E ora si teme un’ondata di dissesti tra le startup californiane

In un solo giorno dai conti correnti della Silicon Valley Bank sono stati ritirati 42 miliardi di dollari. Oltre un quarto del totale. Mentre inizia a diradarsi il polverone attorno al più grande fallimento di un istituto di credito Usa dai tempi del tracollo di Washington Mutual del 2008.

Il fenomeno si chiama “bank run”, ossia la corsa al ritiro del danaro dai conti correnti, la stampa finanziaria cerca di ricostruire cosa sia avvenuto in un tempo relativamente breve, fino a spingere la Federal Deposit Insurance Corporation (che garantisce i depositi sui conti correnti) a chiudere l’accesso ai clienti e assumere il controllo del gruppo.

Negli Usa i conti bancari sono garantiti fino ad un ammontare massimo di 250mila dollari. Il problema è che buona parte della clientela di questa banca è costituita da investitori professionisti, Pmi del settore tecnologico, startup o imprese avviate che dispongono di conti con cifre spesso superiori alla soglia tutelata. Secondo la stessa Fdic l’89% dei 175 miliardi di dollari in depositi non è coperto. E quando una agenzia dello Stato della California ha lanciato allarmi sulla solvibilità della banca è esploso il panico. Tutti coloro, privati o società, che avevano depositi non tutelati e che erano venuti a conoscenza del dissesto si sono precipitati a cercare di ritirare i fondi prima di finire intrappolati in una procedura fallimentare. L’innesco è partito dall’annuncio nella serata di mercoledì da parte della banca, fino a quel momento ritenuta ben patrimonializzata e solvibile, dell’intenzione di reperire 2,25 miliardi di dollari in nuovi finanziamenti, prevalentemente tramite l’emissione di bond. Una decisione che ha colto di sorpresa, negativamente, gli operatori e i clienti.

Secondo alcune ricostruzioni, la banca si sarebbe trovata in affanno sulle liquidità dopo una prima serie di ritiri di depositi seguiti al crollo di Silvergrade, uno dei tanti gruppi di criptoasset falliti nelle ultime settimane. Silicon Valley Bank aveva già venduto tutti gli asset facilmente cedibili per reperire contanti. E quando ha annunciato l’intenzione di raccogliere nuovi fondi a causa di nuovi nervosismi dei mercati, e nuovi prelievi dai conti, non disponeva di ulteriori margini.
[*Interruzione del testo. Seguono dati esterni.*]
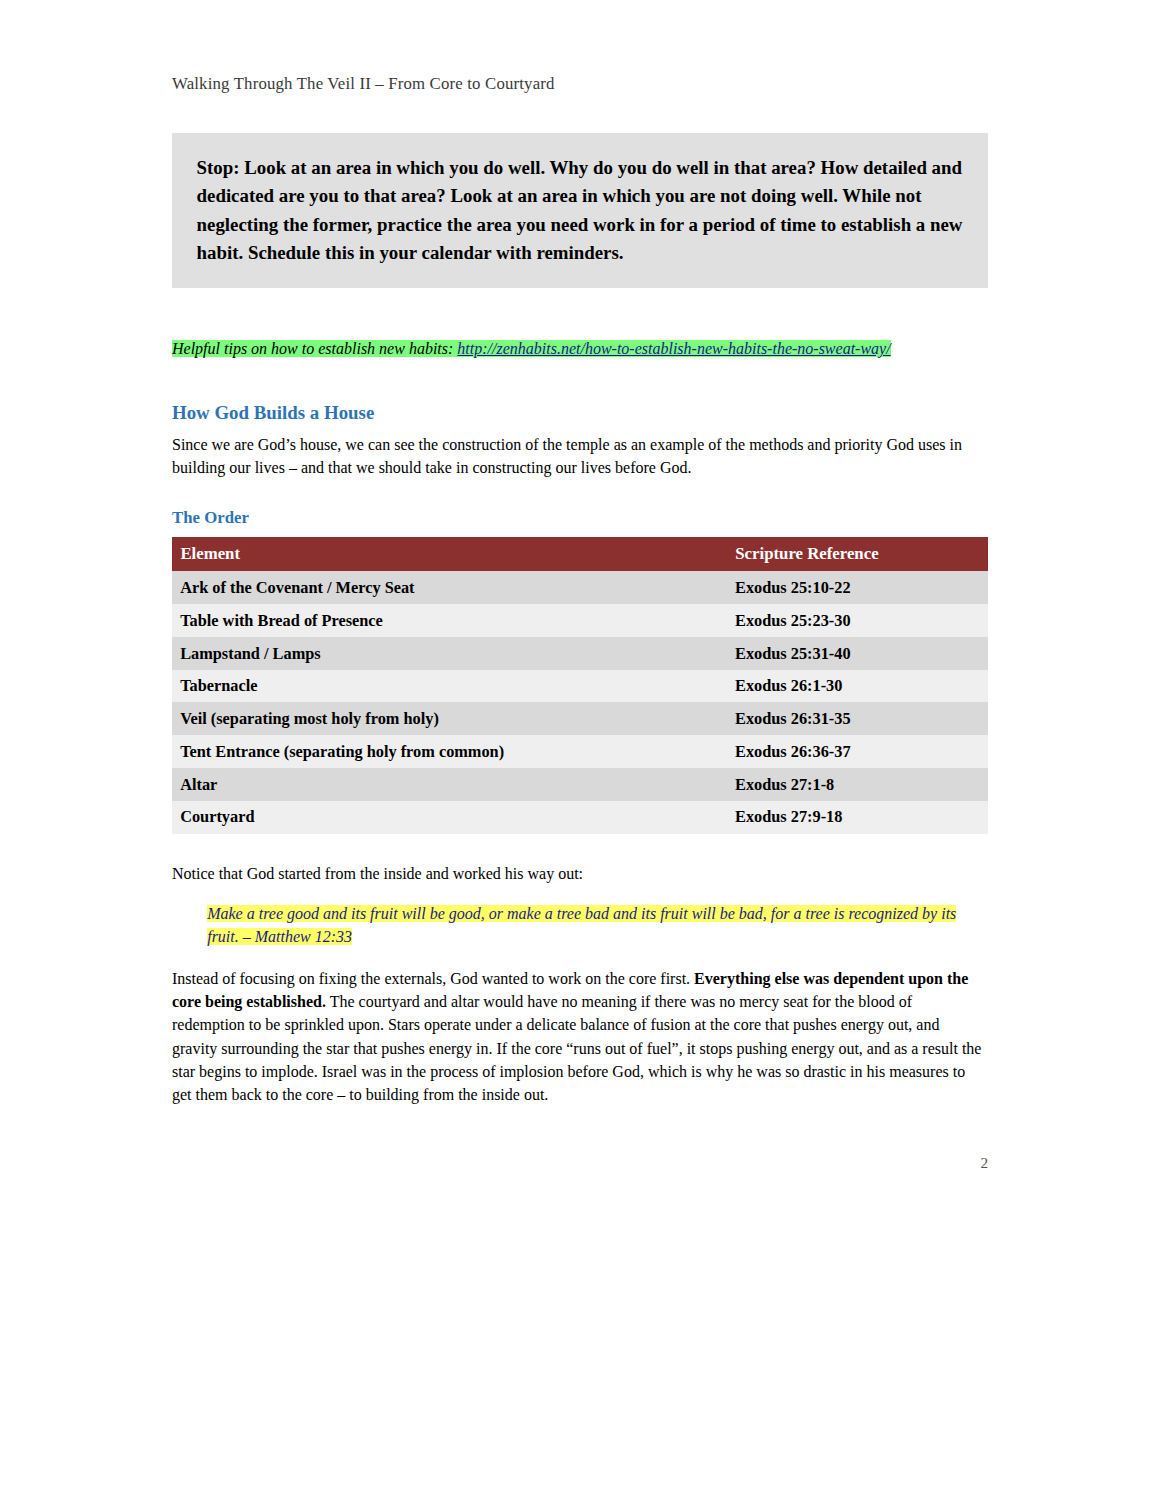Walking Through The Veil II – From Core to Courtyard
Stop: Look at an area in which you do well. Why do you do well in that area? How detailed and dedicated are you to that area? Look at an area in which you are not doing well. While not neglecting the former, practice the area you need work in for a period of time to establish a new habit. Schedule this in your calendar with reminders.
Helpful tips on how to establish new habits: http://zenhabits.net/how-to-establish-new-habits-the-no-sweat-way/
How God Builds a House
Since we are God’s house, we can see the construction of the temple as an example of the methods and priority God uses in building our lives – and that we should take in constructing our lives before God.
The Order
| Element | Scripture Reference |
| --- | --- |
| Ark of the Covenant / Mercy Seat | Exodus 25:10-22 |
| Table with Bread of Presence | Exodus 25:23-30 |
| Lampstand / Lamps | Exodus 25:31-40 |
| Tabernacle | Exodus 26:1-30 |
| Veil (separating most holy from holy) | Exodus 26:31-35 |
| Tent Entrance (separating holy from common) | Exodus 26:36-37 |
| Altar | Exodus 27:1-8 |
| Courtyard | Exodus 27:9-18 |
Notice that God started from the inside and worked his way out:
Make a tree good and its fruit will be good, or make a tree bad and its fruit will be bad, for a tree is recognized by its fruit. – Matthew 12:33
Instead of focusing on fixing the externals, God wanted to work on the core first. Everything else was dependent upon the core being established. The courtyard and altar would have no meaning if there was no mercy seat for the blood of redemption to be sprinkled upon. Stars operate under a delicate balance of fusion at the core that pushes energy out, and gravity surrounding the star that pushes energy in. If the core “runs out of fuel”, it stops pushing energy out, and as a result the star begins to implode. Israel was in the process of implosion before God, which is why he was so drastic in his measures to get them back to the core – to building from the inside out.
2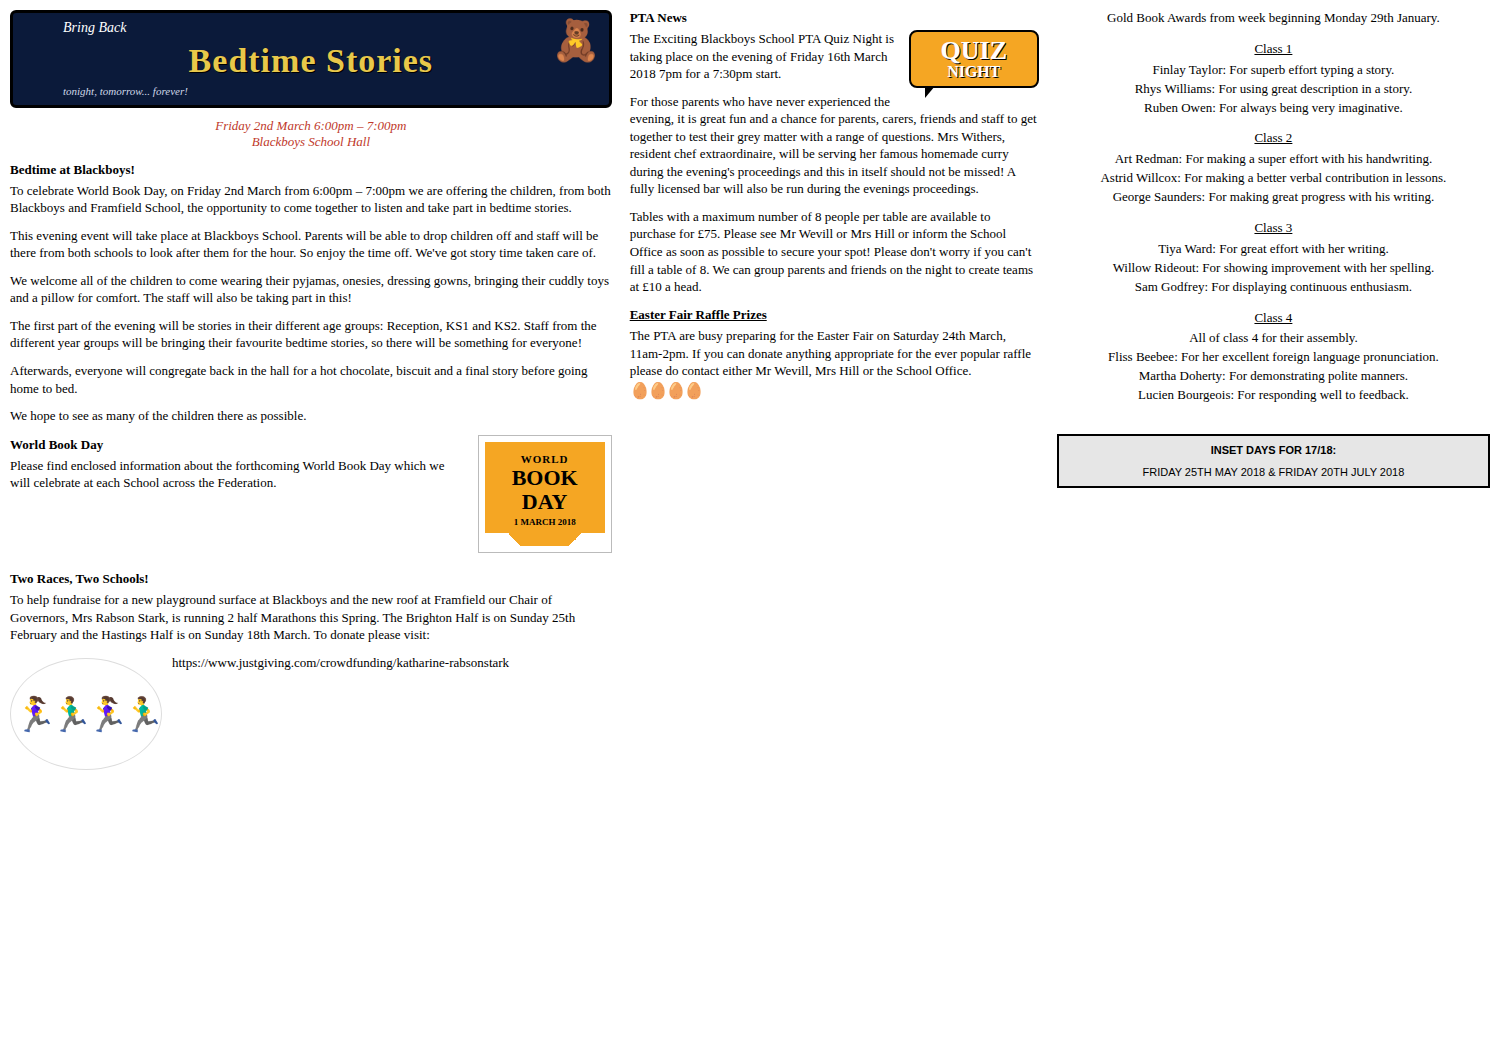🧸
Bring Back
Bedtime Stories
tonight, tomorrow... forever!
Friday 2nd March 6:00pm – 7:00pm Blackboys School Hall
Bedtime at Blackboys!
To celebrate World Book Day, on Friday 2nd March from 6:00pm – 7:00pm we are offering the children, from both Blackboys and Framfield School, the opportunity to come together to listen and take part in bedtime stories.
This evening event will take place at Blackboys School. Parents will be able to drop children off and staff will be there from both schools to look after them for the hour. So enjoy the time off. We've got story time taken care of.
We welcome all of the children to come wearing their pyjamas, onesies, dressing gowns, bringing their cuddly toys and a pillow for comfort. The staff will also be taking part in this!
The first part of the evening will be stories in their different age groups: Reception, KS1 and KS2. Staff from the different year groups will be bringing their favourite bedtime stories, so there will be something for everyone!
Afterwards, everyone will congregate back in the hall for a hot chocolate, biscuit and a final story before going home to bed.
We hope to see as many of the children there as possible.
WORLD BOOK DAY 1 MARCH 2018
World Book Day
Please find enclosed information about the forthcoming World Book Day which we will celebrate at each School across the Federation.
Two Races, Two Schools!
To help fundraise for a new playground surface at Blackboys and the new roof at Framfield our Chair of Governors, Mrs Rabson Stark, is running 2 half Marathons this Spring. The Brighton Half is on Sunday 25th February and the Hastings Half is on Sunday 18th March. To donate please visit:
🏃‍♀️🏃‍♂️🏃‍♀️🏃‍♂️
https://www.justgiving.com/crowdfunding/katharine-rabsonstark
PTA News
QUIZ NIGHT
The Exciting Blackboys School PTA Quiz Night is taking place on the evening of Friday 16th March 2018 7pm for a 7:30pm start.
For those parents who have never experienced the evening, it is great fun and a chance for parents, carers, friends and staff to get together to test their grey matter with a range of questions. Mrs Withers, resident chef extraordinaire, will be serving her famous homemade curry during the evening's proceedings and this in itself should not be missed! A fully licensed bar will also be run during the evenings proceedings.
Tables with a maximum number of 8 people per table are available to purchase for £75. Please see Mr Wevill or Mrs Hill or inform the School Office as soon as possible to secure your spot! Please don't worry if you can't fill a table of 8. We can group parents and friends on the night to create teams at £10 a head.
Easter Fair Raffle Prizes
The PTA are busy preparing for the Easter Fair on Saturday 24th March, 11am-2pm. If you can donate anything appropriate for the ever popular raffle please do contact either Mr Wevill, Mrs Hill or the School Office. 🥚🥚🥚🥚
Gold Book Awards from week beginning Monday 29th January.
Class 1
Finlay Taylor: For superb effort typing a story.
Rhys Williams: For using great description in a story.
Ruben Owen: For always being very imaginative.
Class 2
Art Redman: For making a super effort with his handwriting.
Astrid Willcox: For making a better verbal contribution in lessons.
George Saunders: For making great progress with his writing.
Class 3
Tiya Ward: For great effort with her writing.
Willow Rideout: For showing improvement with her spelling.
Sam Godfrey: For displaying continuous enthusiasm.
Class 4
All of class 4 for their assembly.
Fliss Beebee: For her excellent foreign language pronunciation.
Martha Doherty: For demonstrating polite manners.
Lucien Bourgeois: For responding well to feedback.
INSET DAYS FOR 17/18:
FRIDAY 25TH MAY 2018 & FRIDAY 20TH JULY 2018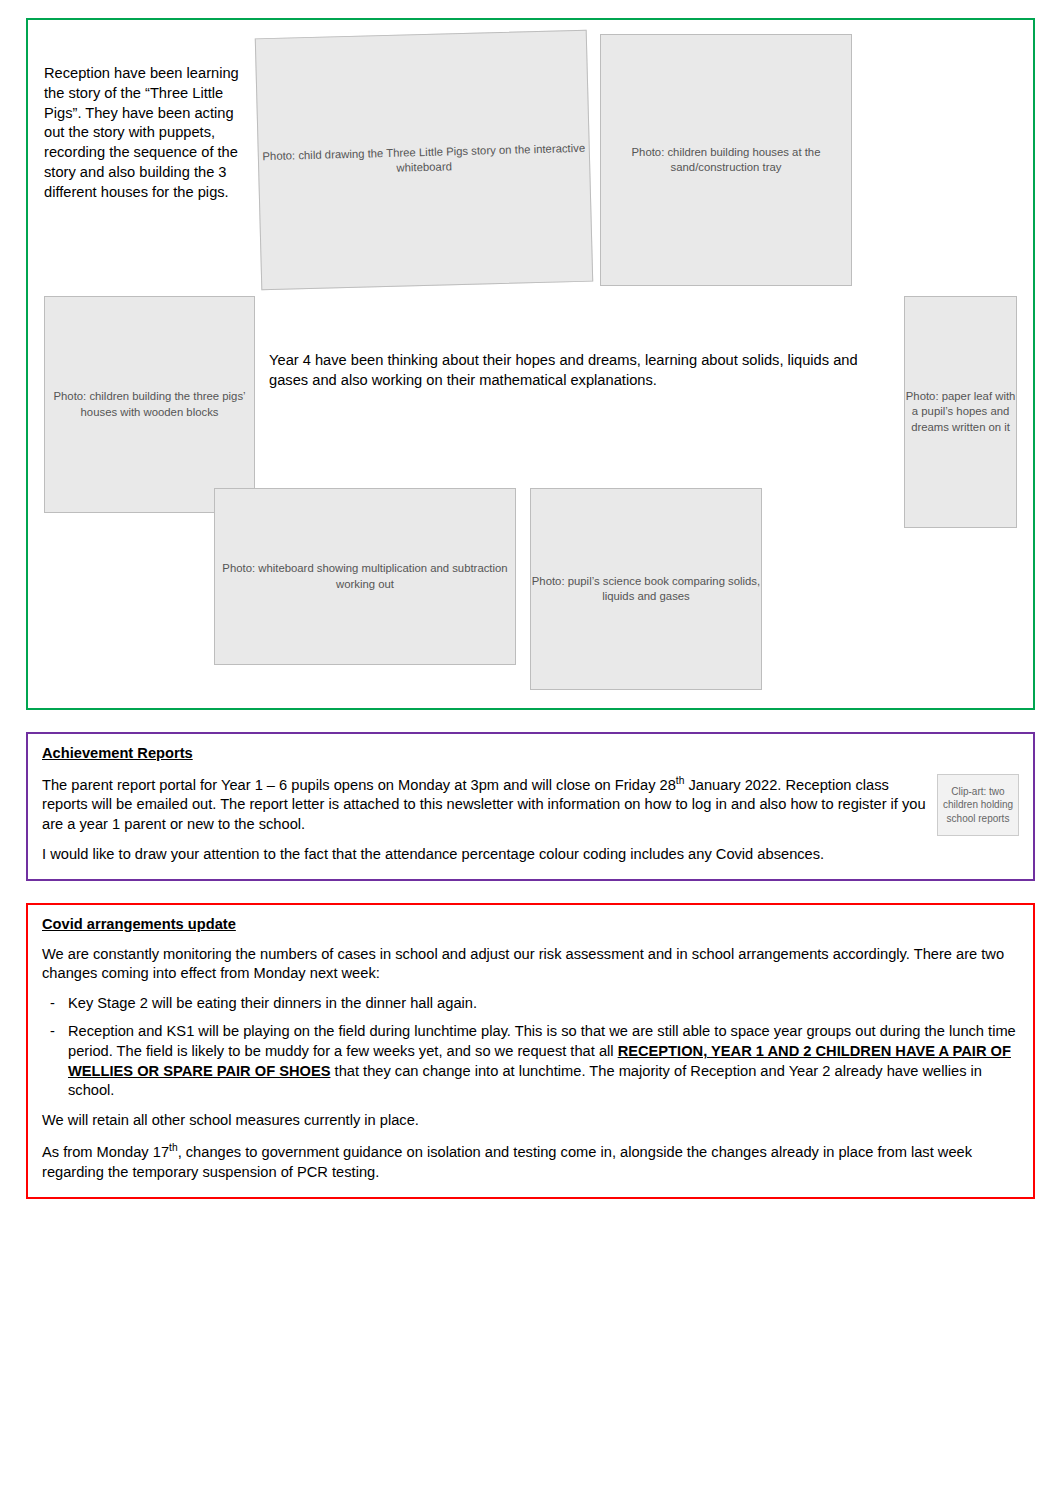Reception have been learning the story of the “Three Little Pigs”. They have been acting out the story with puppets, recording the sequence of the story and also building the 3 different houses for the pigs.
Photo: child drawing the Three Little Pigs story on the interactive whiteboard
Photo: children building houses at the sand/construction tray
Photo: children building the three pigs’ houses with wooden blocks
Year 4 have been thinking about their hopes and dreams, learning about solids, liquids and gases and also working on their mathematical explanations.
Photo: paper leaf with a pupil’s hopes and dreams written on it
Photo: whiteboard showing multiplication and subtraction working out
Photo: pupil’s science book comparing solids, liquids and gases
Achievement Reports
Clip-art: two children holding school reports
The parent report portal for Year 1 – 6 pupils opens on Monday at 3pm and will close on Friday 28th January 2022. Reception class reports will be emailed out. The report letter is attached to this newsletter with information on how to log in and also how to register if you are a year 1 parent or new to the school.
I would like to draw your attention to the fact that the attendance percentage colour coding includes any Covid absences.
Covid arrangements update
We are constantly monitoring the numbers of cases in school and adjust our risk assessment and in school arrangements accordingly. There are two changes coming into effect from Monday next week:
Key Stage 2 will be eating their dinners in the dinner hall again.
Reception and KS1 will be playing on the field during lunchtime play. This is so that we are still able to space year groups out during the lunch time period. The field is likely to be muddy for a few weeks yet, and so we request that all RECEPTION, YEAR 1 AND 2 CHILDREN HAVE A PAIR OF WELLIES OR SPARE PAIR OF SHOES that they can change into at lunchtime. The majority of Reception and Year 2 already have wellies in school.
We will retain all other school measures currently in place.
As from Monday 17th, changes to government guidance on isolation and testing come in, alongside the changes already in place from last week regarding the temporary suspension of PCR testing.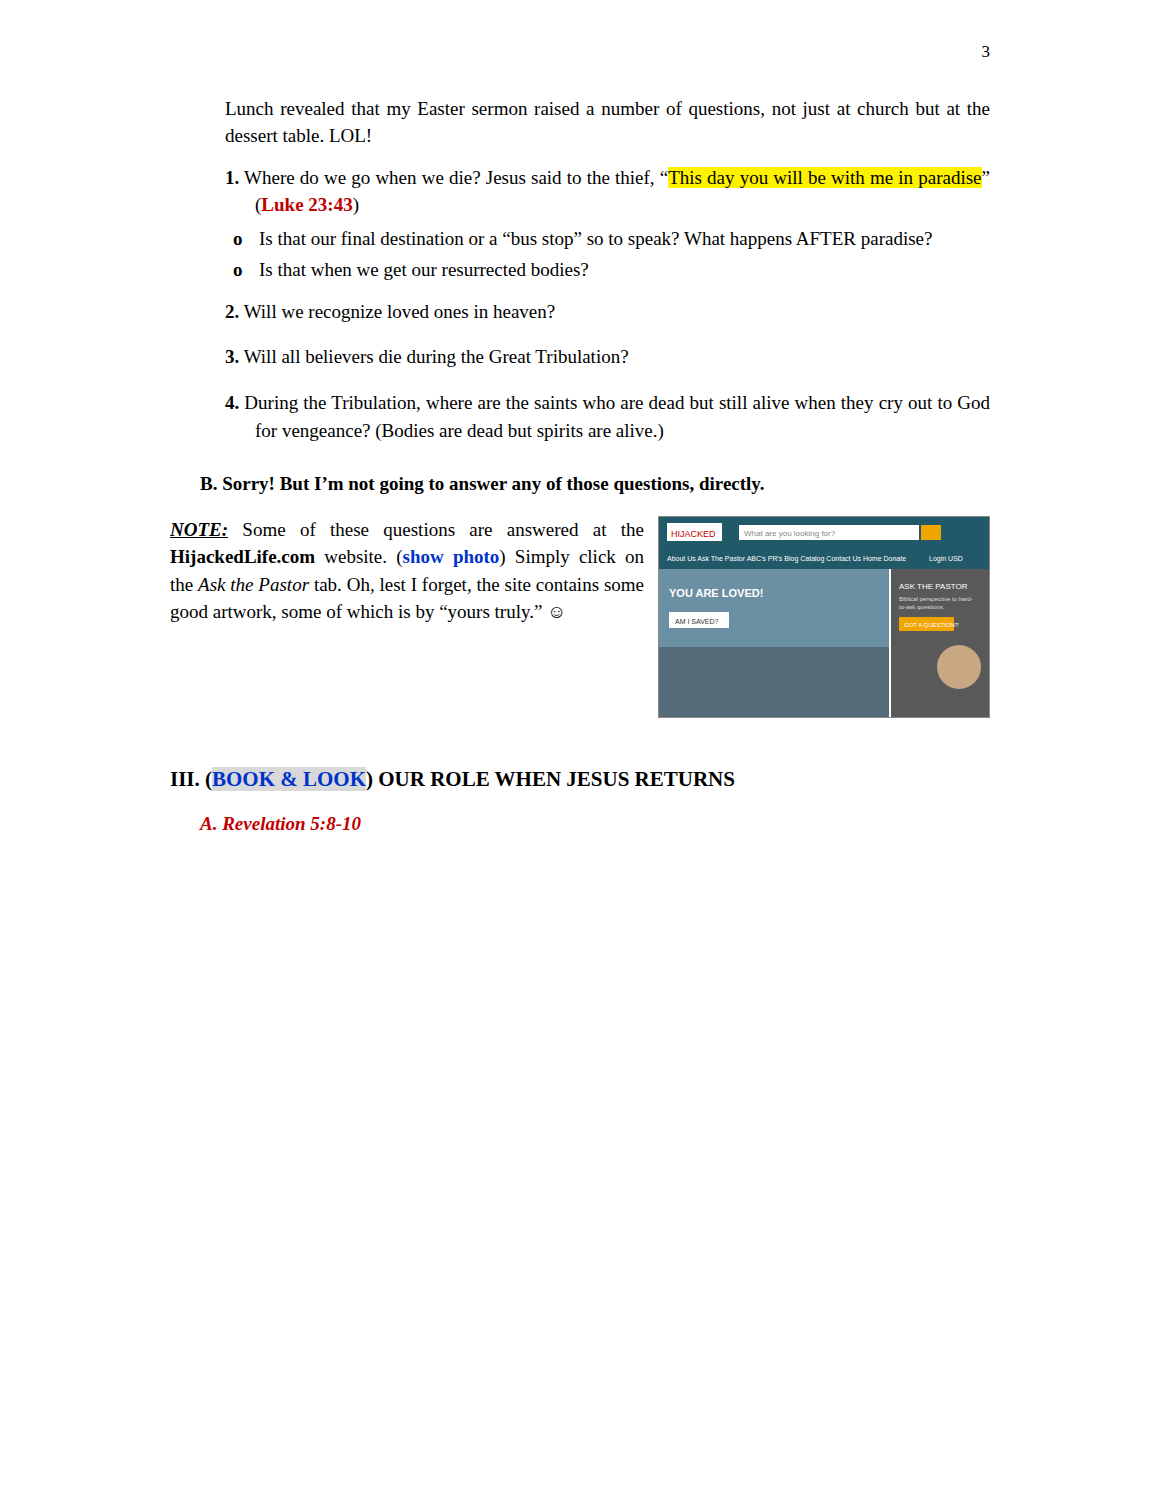3
Lunch revealed that my Easter sermon raised a number of questions, not just at church but at the dessert table. LOL!
1. Where do we go when we die? Jesus said to the thief, “This day you will be with me in paradise” (Luke 23:43)
Is that our final destination or a “bus stop” so to speak? What happens AFTER paradise?
Is that when we get our resurrected bodies?
2. Will we recognize loved ones in heaven?
3. Will all believers die during the Great Tribulation?
4. During the Tribulation, where are the saints who are dead but still alive when they cry out to God for vengeance? (Bodies are dead but spirits are alive.)
B. Sorry! But I’m not going to answer any of those questions, directly.
NOTE: Some of these questions are answered at the HijackedLife.com website. (show photo) Simply click on the Ask the Pastor tab. Oh, lest I forget, the site contains some good artwork, some of which is by “yours truly.” ☺
III. (BOOK & LOOK) OUR ROLE WHEN JESUS RETURNS
A. Revelation 5:8-10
I tentativi di raffreddare la situazione dell’amministratore delegato, Greg Becker, che ha chiesto ai clienti di “restare calmi” hanno avuto l’effetto diametralmente opposto. In poche ore giovedì il titolo Svb ha perso il 60%. E venerdì ha ripreso a collare. Dai quasi 270 dollari di mercoledì è precipitato sotto quota 80 dollari giovedì, e nell’after hours ha proseguito il tracollo ad un valore teorico di 39 dollari.

Sta di fatto che questo disastro finanziario si è verificato anche nell’ambito di un drastico inasprimento della linea monetaria portato avanti in questi mesi dalla Federal Reserve, in risposta alla galoppante inflazione. Proprio questa settimana, martedì pomeriggio, il presidente Jay Powell ha rilanciato la retorica rialzista sui tassi, avvertendo che nel caso in cui tutti i dati lo avessero giustificato la Fed sarebbe stata pronta a riaccelerare gli aumenti sul costo del denaro.

L’autorità federale ha annunciato che i clienti potranno iniziare a ritirare i loro depositi nel pomeriggio di lunedì 13 marzo, ma ovviamente questo non dà alcuna garanzia a coloro che non siano sotto la soglia assicurata. Nei prossimi giorni si vedrà se il dissesto avrà ulteriori ricadute. Intanto ha innescato pressioni ribassiste su tutto il comparto bancario, non solo Usa.